Anyway, that invasion of personal space makes me angry; as does the nonsense of always taking off your shoes. All of this depersonalization is because of two deranged and violence prone individuals, the "underwear bomber" and the "shoe bomber." Two individuals effectively destroyed the natural trust in the human community so everyone, millions of people, must remove their clothes and shoes in obeisance to their memory. Talk about honoring false Gods!
I've met several people who are deeply committed to nonviolence. They have demonstrated their commitment in the face of threats and death. I expect they would die rather than betray their vow of nonviolence. However, governments and airlines are not basing their policies on the actions of these individuals. Why not? It seems as logical as basing policies on the actions of the deranged and violence prone.

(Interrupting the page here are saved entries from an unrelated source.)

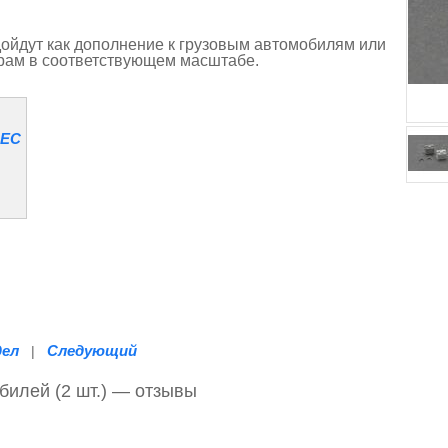
ойдут как дополнение к грузовым автомобилям или
орам в соответствующем масштабе.
SEC
дел
Следующий
|
билей (2 шт.) — отзывы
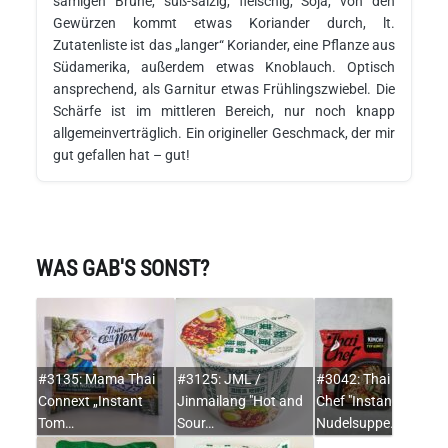
sämigen Brühe, süß-salzig, fleischig, Soja, von den
Gewürzen kommt etwas Koriander durch, lt.
Zutatenliste ist das „langer“ Koriander, eine Pflanze aus
Südamerika, außerdem etwas Knoblauch. Optisch
ansprechend, als Garnitur etwas Frühlingszwiebel. Die
Schärfe ist im mittleren Bereich, nur noch knapp
allgemeinverträglich. Ein origineller Geschmack, der mir
gut gefallen hat – gut!
WAS GAB'S SONST?
#3135: Mama Thai
#3125: JML /
#3042: Thai
Connext „Instant
Jinmailang "Hot and
Chef "Instant
Tom…
Sour…
Nudelsuppe…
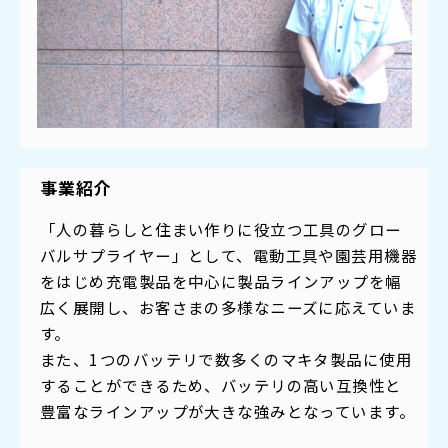
事業紹介
「人の暮らしと住まい作りに役立つ工具のグロー
バルサプライヤー」として、電動工具や園芸用機器
をはじめ充電製品を中心に製品ラインアップを幅
広く展開し、お客さまの多様なニーズに応えていま
す。
また、1つのバッテリで数多くのマキタ製品に使用
することができるため、バッテリの高い互換性と
豊富なラインアップが大きな強みとなっています。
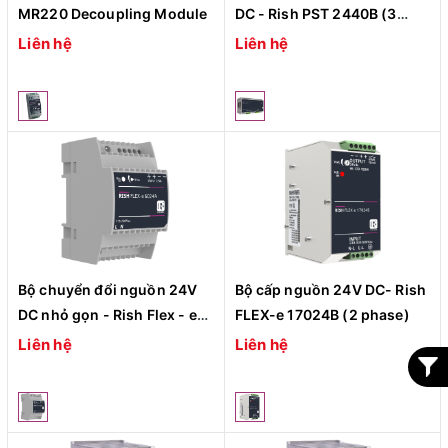
MR220 Decoupling Module
DC - Rish PST 2440B (3
Phase)
Liên hệ
Liên hệ
Bộ chuyển đổi nguồn 24V
Bộ cấp nguồn 24V DC- Rish
DC nhỏ gọn - Rish Flex - e
FLEX-e 17024B (2 phase)
60xxA
Liên hệ
Liên hệ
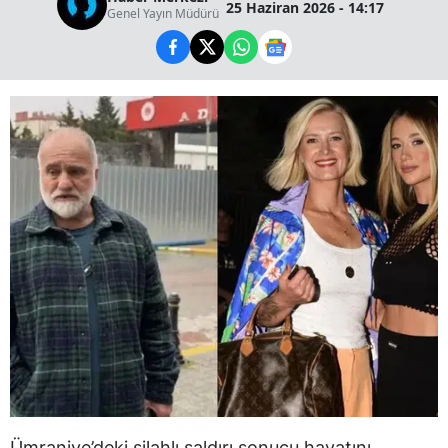
25 Haziran 2026 - 14:17
Genel Yayın Müdürü
Ümraniye’deki silahlı saldırı sonucu hayatını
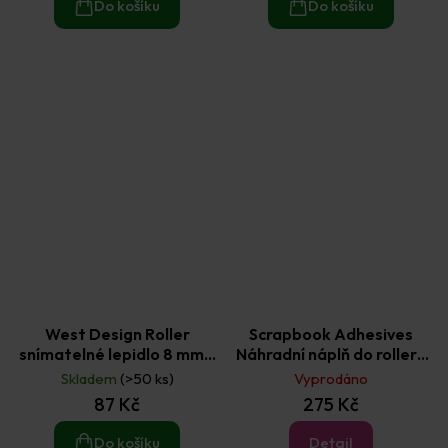
Do košíku
Do košíku
West Design Roller
Scrapbook Adhesives
snímatelné lepidlo 8 mm ×
Náhradní náplň do rolleru
10 m
permanentní lepidlo
Skladem
(>50 ks)
Vyprodáno
kapky 8 mm × 42 m
87 Kč
275 Kč
Do košíku
Detail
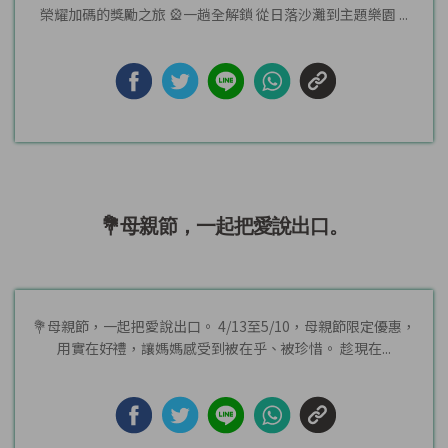
榮耀加碼的獎勵之旅 🎡一趟全解鎖 從日落沙灘到主題樂園 ...
💐母親節，一起把愛說出口。
💐母親節，一起把愛說出口。 4/13至5/10，母親節限定優惠，
用實在好禮，讓媽媽感受到被在乎、被珍惜。 趁現在...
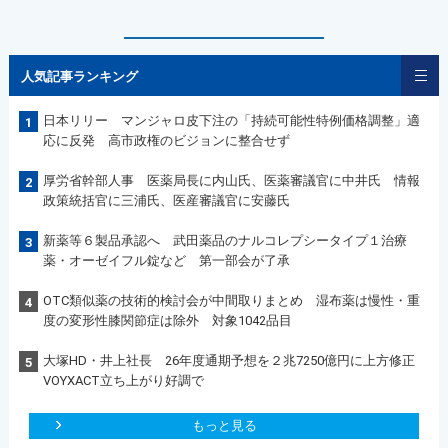
人気記事ランキング
日本リリー マンジャロ皮下注の「持続可能性特例価格調整」適
1
応に反発 高市政権のビジョンに整合せず
厚労省幹部人事 医薬局長に内山氏、医薬審議官に中井氏 情報
2
政策統括官に三浦氏、医産審議官に安藤氏
新薬等６製品承認へ 武田薬品のナルコレプシータイプ１治療
3
薬・オーゼイフル錠など 第一部会が了承
OTC類似薬の技術的検討会が中間取りまとめ 湿布薬は慢性・重
4
度の変形性膝関節症は除外 対象1042品目
大塚HD・井上社長 26年度通期予想を２兆7250億円に上方修正
5
VOYXACT立ち上がり好調で
もっと見る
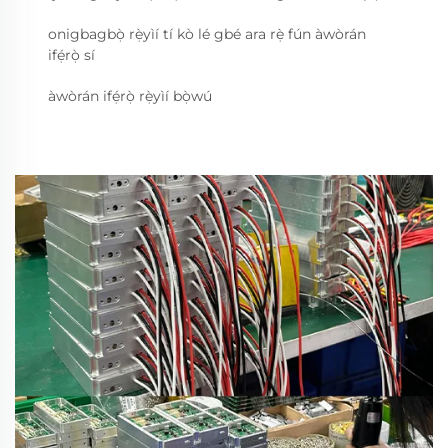
onigbagbọ̀ rẹ̀yìí tí kò lé gbé ara rẹ̀ fún àwòrán
ifẹ́rọ̀ sí
àwòrán ifẹ́rọ̀ rẹ̀yìí bọ̀wú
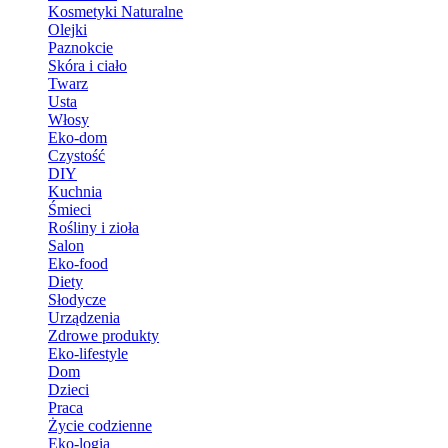
Kosmetyki Naturalne
Olejki
Paznokcie
Skóra i ciało
Twarz
Usta
Włosy
Eko-dom
Czystość
DIY
Kuchnia
Śmieci
Rośliny i zioła
Salon
Eko-food
Diety
Słodycze
Urządzenia
Zdrowe produkty
Eko-lifestyle
Dom
Dzieci
Praca
Życie codzienne
Eko-logia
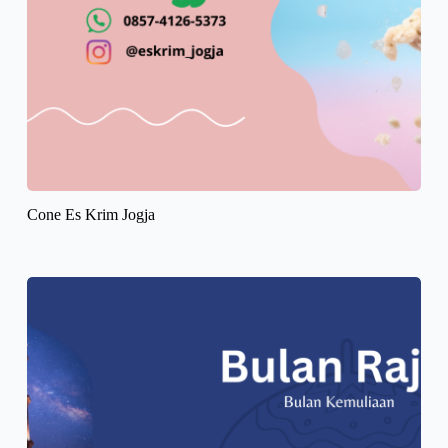
Cone Es Krim Jogja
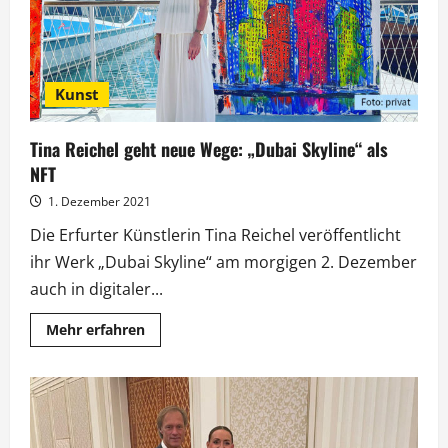
Kunst
Tina Reichel geht neue Wege: „Dubai Skyline“ als
NFT
1. Dezember 2021
Die Erfurter Künstlerin Tina Reichel veröffentlicht
ihr Werk „Dubai Skyline“ am morgigen 2. Dezember
auch in digitaler...
Mehr
Mehr erfahren
Informationen
über
Tina
Reichel
geht
neue
Wege:
„Dubai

A government might say that the shoe bomber and underwear bomber were members of a group committed to acts of terror. They were part of a larger conspiracy. Governments have to develop policies and procedures that take this conspiracy into account. Of course, there is also an organized nonviolent movement on the planet. It is worldwide and strives to fulfill the aspirations of almost all the world's people. Why not institute policies and procedures that are humanizing and personalizing, that make use of nonviolent strategies to resist those who might choose terror?
There were Indian terrorists in the time of Gandhi. They were causing destruction in England. Gandhi met with them. He discovered they were basing their terrorism on sacred literature, which Gandhi read quite differently. When he returned to India he wrote extensively about how the tradition could not appropriately be used to support terrorism. Why aren't we encouraging and supporting those religious voices who recognize the abuse of faith?
There are those who profit from an erosion of trust. It ranges from the makers of so called security systems in your homes to X-ray machines in the airports to nuclear weapons in the belly of a B1 bomber. "Don't trust your neighbor," they say! "Don't trust the 'other,'" they say. "Don't trust! Let us make you secure."
Living nonviolence is trusting. Trust is subversive to the security state, with all of its tentacles. Trust starts with knowing our neighbors, reaching out to the "other," and saying no to those efforts to make us all afraid, but "safe" in the hands of big brother.